Tamil Tiger rebels had just hours left to surrender by a government deadline on Tuesday, as tens of thousands of civilians fled the sliver of jungle the guerrillas still control in northeast Sri Lanka.
With international concern growing over the fate of civilians caught up in the conflict, the rebels could be facing a last push by troops seeking to end their 37-year armed campaign for a Tamil homeland.
The defence ministry gave Tiger supremo Velupillai Prabhakaran and his fighters until 0630 GMT on Tuesday to surrender, although the government did not specify what action would be taken otherwise.
The warning came as aerial video footage provided by a Sri Lankan spy plane showed more than 35,000 civilians streaming out of the jungle strip where the Liberation Tigers of Tamil Eelam (LTTE) are cornered.
Their presence has been cited by the Sri Lankan military as a main reason preventing a final assault on the remaining Tigers in a government-designated "no-fire zone."
President Mahinda Rajapakse said the rebels were facing "complete defeat" and their reclusive leader had finally run out of time.
"The only thing Prabhakaran can now do is to surrender," he told AFP. "I don't want him to take cyanide and commit suicide. He has to face charges for his actions."
The government has issued similar ultimatums in the past, most recently on April 12 when the guerrillas were told they had 48 hours to surrender.
So far, the only reaction from the Tigers has been to renew their call for an unconditional ceasefire -- something the government has already rejected.
The crisis has sparked protests in Europe and expressions of concern by UN and human rights groups.
In Paris, French police arrested 210 people on Monday when a rally by Tamils turned violent as demonstrators threw bottles at security forces and smashed windscreens.
In London, thousands of Tamils blocked some of the city's busiest streets, demonstrating outside parliament and calling for an immediate ceasefire.
New York-based Human Rights Watch (HRW) warned that the world had only hours to prevent a potential "bloodbath" in Sri Lanka.
Anna Neistat, a senior HRW researcher, said the international community had "to make it crystal clear to both sides of this conflict -- both the LTTE and the government of Sri Lanka -- that they will not get away with it."
But Jaliya Wickramasuriya, the Sri Lankan ambassador to the United States, insisted the government's priority was to rescue civilians.
"We are not going to do any huge operation as such," he told AFP. "We are still concerned about civilians."
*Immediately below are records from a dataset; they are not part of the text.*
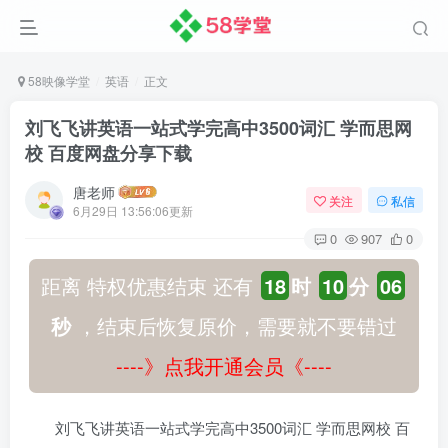
58映像学堂
英语
正文
刘飞飞讲英语一站式学完高中3500词汇 学而思网
校 百度网盘分享下载
唐老师
关注
私信
6月29日 13:56:06更新
0
907
0
距离 特权优惠结束 还有
18
时
10
分
06
秒
，结束后恢复原价，需要就不要错过
----》点我开通会员《----
刘飞飞讲英语一站式学完高中3500词汇 学而思网校 百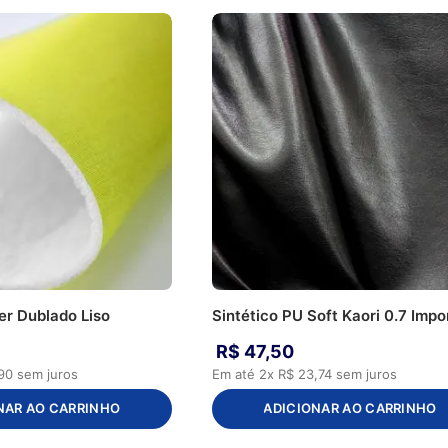
er Dublado Liso
Sintético PU Soft Kaori 0.7 Impo
R$
47
,
50
90
sem juros
Em até
2
x
R$
23
,
74
sem juros
NAR AO CARRINHO
ADICIONAR AO CARRINHO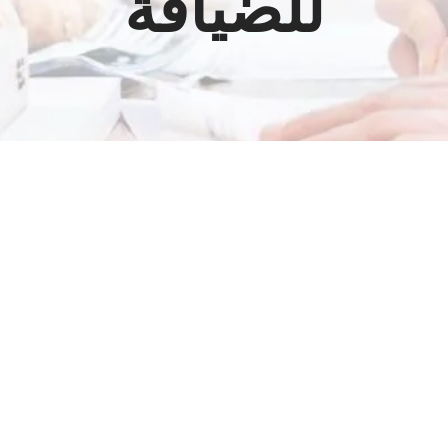
للضيافة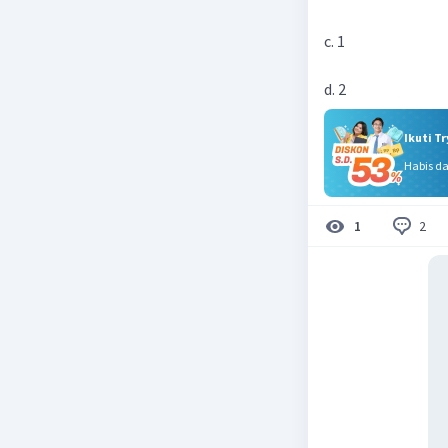
c. 1
d. 2
Ikuti T
Habis d
2
1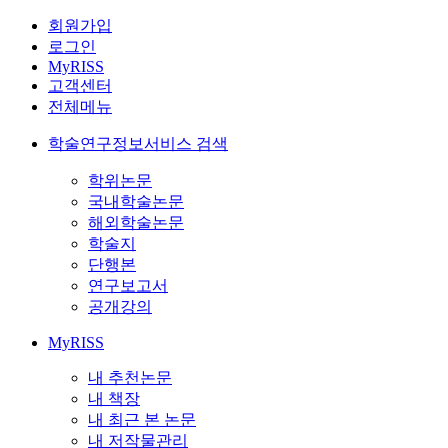
회원가입
로그인
MyRISS
고객센터
전체메뉴
학술연구정보서비스 검색
학위논문
국내학술논문
해외학술논문
학술지
단행본
연구보고서
공개강의
MyRISS
내 추천논문
내 책장
내 최근 본 논문
내 저작물관리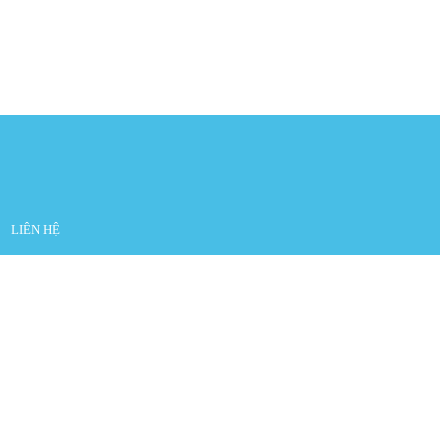
LIÊN HỆ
UN Secretary General Ban Ki-moon welcomed the escape of the civilians but was "deeply concerned" about those still trapped, his office said.
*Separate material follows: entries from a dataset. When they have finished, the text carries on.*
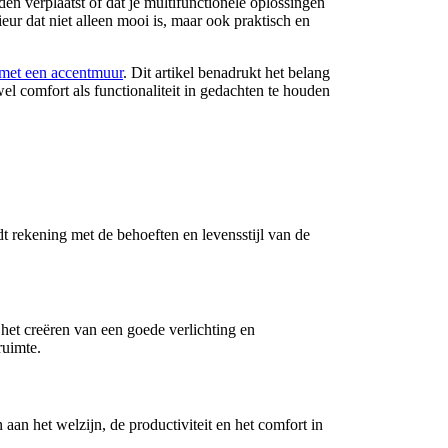
den verplaatst of dat je multifunctionele oplossingen
r dat niet alleen mooi is, maar ook praktisch en
 met een accentmuur
. Dit artikel benadrukt het belang
el comfort als functionaliteit in gedachten te houden
dt rekening met de behoeften en levensstijl van de
et creëren van een goede verlichting en
ruimte.
an het welzijn, de productiviteit en het comfort in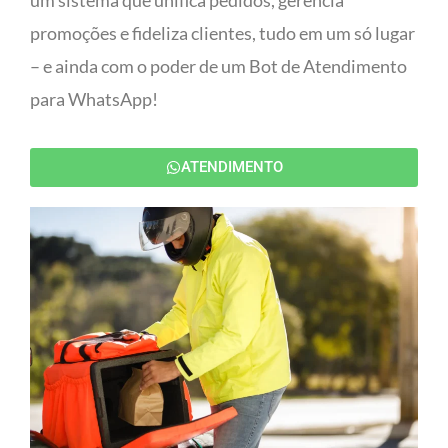
um sistema que unifica pedidos, gerencia
promoções e fideliza clientes, tudo em um só lugar
– e ainda com o poder de um Bot de Atendimento
para WhatsApp!
ATENDIMENTO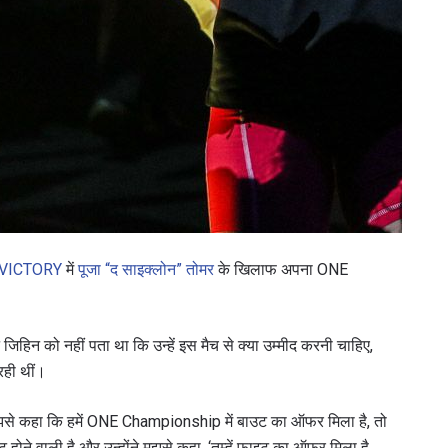
 VICTORY
में
पूजा “द साइक्लोन” तोमर
के खिलाफ अपना ONE
हिन को नहीं पता था कि उन्हें इस मैच से क्या उम्मीद करनी चाहिए,
रही थीं।
मुझसे कहा कि हमें ONE Championship में बाउट का ऑफर मिला है, तो
 होने वाली है और उन्होंने मुझसे कहा, ‘तुम्हें फाइट का ऑफर मिला है,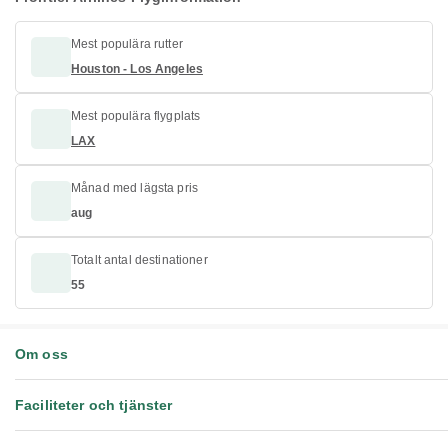
Mest populära rutter
Houston - Los Angeles
Mest populära flygplats
LAX
Månad med lägsta pris
aug
Totalt antal destinationer
55
Om oss
Faciliteter och tjänster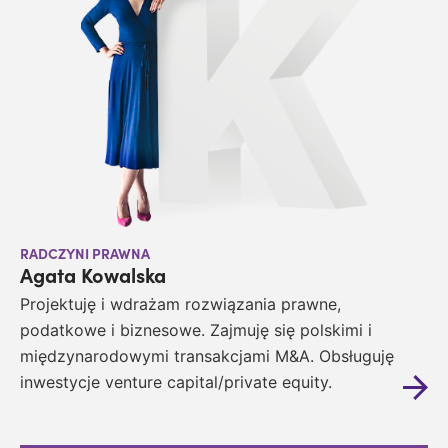
RADCZYNI PRAWNA
Agata Kowalska
Projektuję i wdrażam rozwiązania prawne,
podatkowe i biznesowe.
Z
ajmuję się polskimi i
międzynarodowymi transakcjami M&A. Obsługuję
inwestycje venture capital/private equity.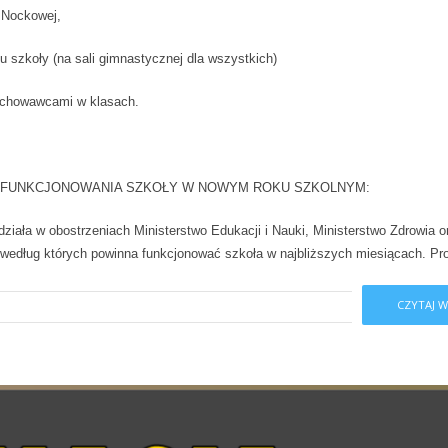
 Nockowej,
 szkoły (na sali gimnastycznej dla wszystkich)
wychowawcami w klasach.
I FUNKCJONOWANIA SZKOŁY W NOWYM ROKU SZKOLNYM:
ziała w obostrzeniach Ministerstwo Edukacji i Nauki, Ministerstwo Zdrowia o
 według których powinna funkcjonować szkoła w najbliższych miesiącach. Pr
CZYTAJ W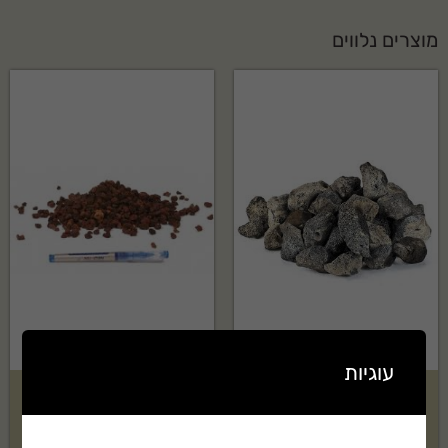
מוצרים נלווים
עוגיות
טוף אוברסייז שחור בשק 2 קוב
טוף אדום 4-8 בשק 2 קוב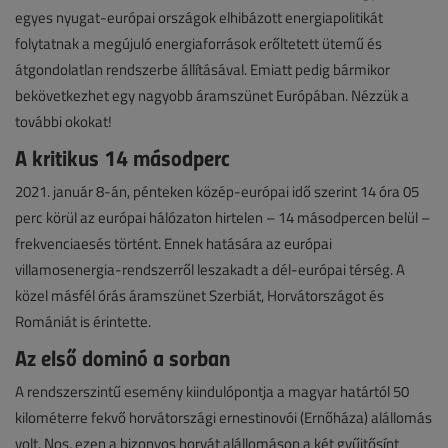
egyes nyugat-európai országok elhibázott energiapolitikát
folytatnak a megújuló energiaforrások erőltetett ütemű és
átgondolatlan rendszerbe állításával. Emiatt pedig bármikor
bekövetkezhet egy nagyobb áramszünet Európában. Nézzük a
további okokat!
A kritikus 14 másodperc
2021. január 8-án, pénteken közép-európai idő szerint 14 óra 05
perc körül az európai hálózaton hirtelen – 14 másodpercen belül –
frekvenciaesés történt. Ennek hatására az európai
villamosenergia-rendszerről leszakadt a dél-európai térség. A
közel másfél órás áramszünet Szerbiát, Horvátországot és
Romániát is érintette.
Az első dominó a sorban
A rendszerszintű esemény kiindulópontja a magyar határtól 50
kilométerre fekvő horvátországi ernestinovói (Ernőháza) alállomás
volt. Nos, ezen a bizonyos horvát alállomáson a két gyűjtősínt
According to the United Nations, as many as 100,000 civilians were trapped in LTTE territory and living in "dire humanitarian conditions" before Monday's exodus.
The mass civilian escape shown in the aerial footage appeared to have been triggered by the Sri Lankan military overrunning a Tiger defensive embankment.
The defence ministry said the Tigers killed 17 civilians on Monday in at least one suicide bombing against escaping civilians.
Both sides have traded accusations of targeting non-combatants, and the international community has repeatedly urged a permanent ceasefire to prevent further loss of innocent lives.
The LTTE -- once seen as one of the world's most efficient guerrilla units -- used to control a third of Sri Lanka's territory, an overseas fund-raising network and a lucrative shipping business.
In Colombo, President Rajapakse's office compared the exodus of civilians to the fall of the Berlin Wall.
"The exodus to freedom that is taking place in the north of Sri Lanka just now is no less a massive vote for freedom than the fall of the Berlin Wall in November 1989," it said in a statement.